9:44 am on Aug 20, 2007 (gmt 0)

10+ Year Member



In the city of London, Every bankers suite looks the same :)

I guess you are an arts kinda guy :)

its all good, but when you're servicing big loans, or report results to anxious investors,

all most folk really want is a business that delivers the expected out come.

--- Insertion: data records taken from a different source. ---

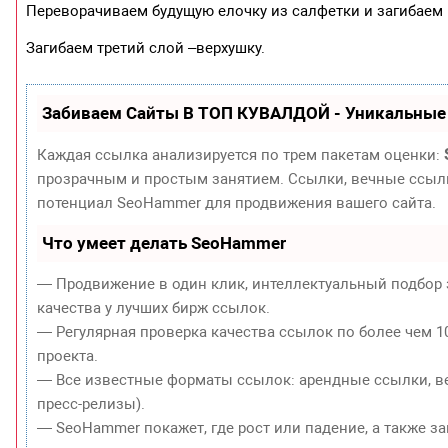
Переворачиваем будущую елочку из салфетки и загибаем 
Загибаем третий слой –верхушку.
Забиваем Сайты В ТОП КУВАЛДОЙ - Уникальные
Каждая ссылка анализируется по трем пакетам оценки:
прозрачным и простым занятием. Ссылки, вечные ссылки
потенциал SeoHammer для продвижения вашего сайта.
Что умеет делать SeoHammer
— Продвижение в один клик, интеллектуальный подбор 
качества у лучших бирж ссылок.
— Регулярная проверка качества ссылок по более чем 1
проекта.
— Все известные форматы ссылок: арендные ссылки, ве
пресс-релизы).
— SeoHammer покажет, где рост или падение, а также з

An when a innovative unique design starts succeeding,,,

You guessed it, very soon its no longer unique

jsinger

1:51 pm on Aug 20, 2007 (gmt 0)

WebmasterWorld Senior Member 10+ Year Member



You miss all those animated gifs and illegible fonts from the 90s? Or the orange text on red background?

---

I do hate the OSCommerce lookalike sites.

jbinbpt

1:59 pm on Aug 20, 2007 (gmt 0)

WebmasterWorld Senior Member 10+ Year Member



CMS. An easy way to get new content up fast.

cmarshall

2:07 pm on Aug 20, 2007 (gmt 0)

WebmasterWorld Senior Member 10+ Year Member



Remember all the Amazon clones? There was even a classification in Web Pages That Suck for the Amazon clone.

Monkey see; monkey do...

justgowithit

3:41 pm on Aug 20, 2007 (gmt 0)

10+ Year Member



Monkey see; monkey do...

or... why recreate the wheel?

For a company like Amazon that has a few more zeros after their market research budget than most - why wouldn't you take a page or two from their design book?

cmarshall

3:54 pm on Aug 20, 2007 (gmt 0)

WebmasterWorld Senior Member 10+ Year Member



That's a very good point, and probably the best explanation for it.

However, some of those Amazon clones were REAL clones, even having the same classnames and comments as Amazon.